Excerpt:

--- Start ---

What Makes Us Smile?
Michael Baldwin, a tall, slouching man with a thick, graying mustache, is a professional comedian and self-professed dumpster diver. He started rifling through the curbside trash and junk stores to find props for his act, but soon it became an end in itself as he kept finding plastic toys, metal lunch boxes, and board games that delighted him as much visually as nostalgically. Thus he found himself in the lobby of the American Visionary Art Museum in early October, chattering about the children’s lunch boxes that form a rectangular frame around the title of the museum’s new year-long show What Makes Us Smile? Hanging from the ceiling just beyond that sign are Baldwin’s strange assemblages of toy parts—a black rubber shark with silver jet wings, a plane fuselage with cellophane angel wings, a hawk’s head, and a black helicopter with orange feathers.
“This is all about turning trash into treasure,” Baldwin says, as he gestures overhead. “But isn’t that what every museum does—turning trash into treasure? Wasn’t there a time when no one wanted old Greek statues or Van Gogh paintings before someone recognized their value? Isn’t it all a form of dumpster diving or, as they say, urban archeology? Isn’t it all about recognizing the value of something someone else threw away?”
I don’t know if that’s what every museum does—I doubt Rembrandt’s portrait of Aristotle or the Hope Diamond went through a trash phase—but it’s certainly what AVAM does. And though the museum’s founder, Rebecca Hoffberger, was standing next to Baldwin and trying to make the case that the exhibit was a penetrating look at the nature of humor—a topic so broad it’s almost meaningless—Baldwin had touched on a far more interesting aspect of the new show: the alchemy of trash to treasure.
Whether they are the bottle caps that Mr. Imagination transformed into a towering royal throne, the fabric scraps that Chris Roberts-Antieau used for a textile collage about “Koko the Talking Gorilla,” the 1,500 translucent toothbrushes that Nadya Volicer assembled into a mosaic welcome mat, the orange and green inner-telephone wires that Wayne “Mad Max” McCaffery wove into cookie jars topped by helmeted human figures, or the ragged-edged, discarded plywood boards that Chuckie Williams filled with paint and glitter for his portraits of Bo Diddley and Madonna, the unlikeliest of materials have become the most striking of objets d’art at AVAM.
This alchemy has two consequences. First, it changes how we think about museums. If Williams’ house paint on plywood scraps can be as personal and memorable as the most expensive oils on the most expensive canvas, what does that say about our notions of beauty and our assumptions about the ante one must pay to get into the beauty poker game? Second, it changes how we think about the world outside museums. As we walk the sidewalks of Baltimore, the bottle caps, abandoned clothing, forgotten toys, snips of wiring, and fallen auto parts lying by the curb no longer look like bothersome garbage but rather potential works of art. This is the rare show that not only creates a zone of beauty within the museum’s walls but suggests a hidden beauty outside those walls.

--- End ---

Parts of the exercise:
(a) From the exhibit review, quote the passage starting at "This alchemy has" and ending at "outside those walls.".
(b) In the exhibit review, how many toothbrushes did Nadya Volicer assemble into a mosaic welcome mat?

Information supplied:
--- Start ---

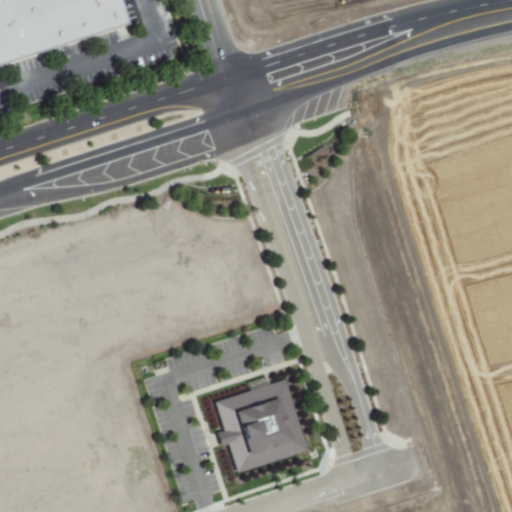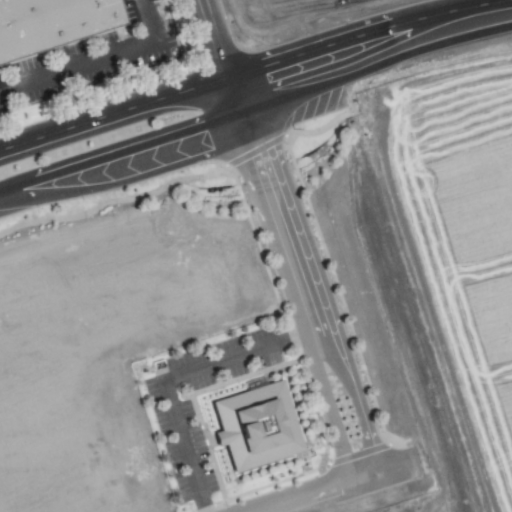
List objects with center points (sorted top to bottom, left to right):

--- End ---

The answers:
(a)
This alchemy has two consequences. First, it changes how we think about museums. If Williams’ house paint on plywood scraps can be as personal and memorable as the most expensive oils on the most expensive canvas, what does that say about our notions of beauty and our assumptions about the ante one must pay to get into the beauty poker game? Second, it changes how we think about the world outside museums. As we walk the sidewalks of Baltimore, the bottle caps, abandoned clothing, forgotten toys, snips of wiring, and fallen auto parts lying by the curb no longer look like bothersome garbage but rather potential works of art. This is the rare show that not only creates a zone of beauty within the museum’s walls but suggests a hidden beauty outside those walls.

(b) 1,500 translucent toothbrushes.